Can't break the laws of physics but nothing in them that says that you can't get a microwave link through rain.

Added bonus the rain in HK is somewhat more aggressive than the UK's as a general rule.

This kit can probably adapt to conditions to run at lower order modulations and hence bandwidth if the conditions are really bad, and the kit either side of the microwave link has extensive error correction capabilities too, alleviating some of the stress from the microwave link.

  • CarlThomas
  • 3 months ago

'I'm wondering what the latency will be like when it's near or at capacity? '

It won't be at or near capacity. Capacity will be dependent on the access network, not the backhaul.
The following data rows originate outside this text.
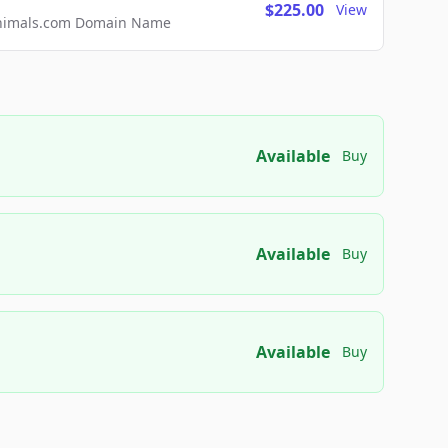
$225.00
View
2Animals.com Domain Name
Available
Buy
Available
Buy
Available
Buy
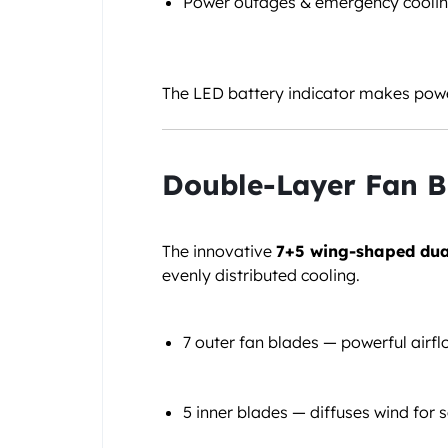
Power outages & emergency cooli
The LED battery indicator makes powe
Double-Layer Fan B
The innovative
7+5 wing-shaped dua
evenly distributed cooling.
7 outer fan blades — powerful airf
5 inner blades — diffuses wind for s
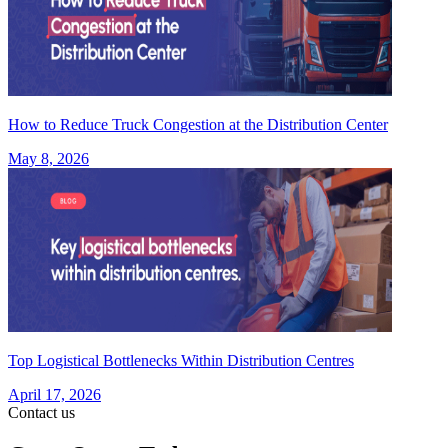
How to Reduce Truck Congestion at the Distribution Center
May 8, 2026
Top Logistical Bottlenecks Within Distribution Centres
April 17, 2026
Contact us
If they're using really interesting equipment either side that kit will be aware of backhaul limitations and change the distribution of broadband data to TV channels or the mix of TV channels moving stuff that isn't being watched from broadcast to unicast.

  • CarlThomas
  • 3 months ago

If its a telco grade microwave link which it sounds like it is, rain fade can be factored in during link planning, meaning good up time even in heavy rain.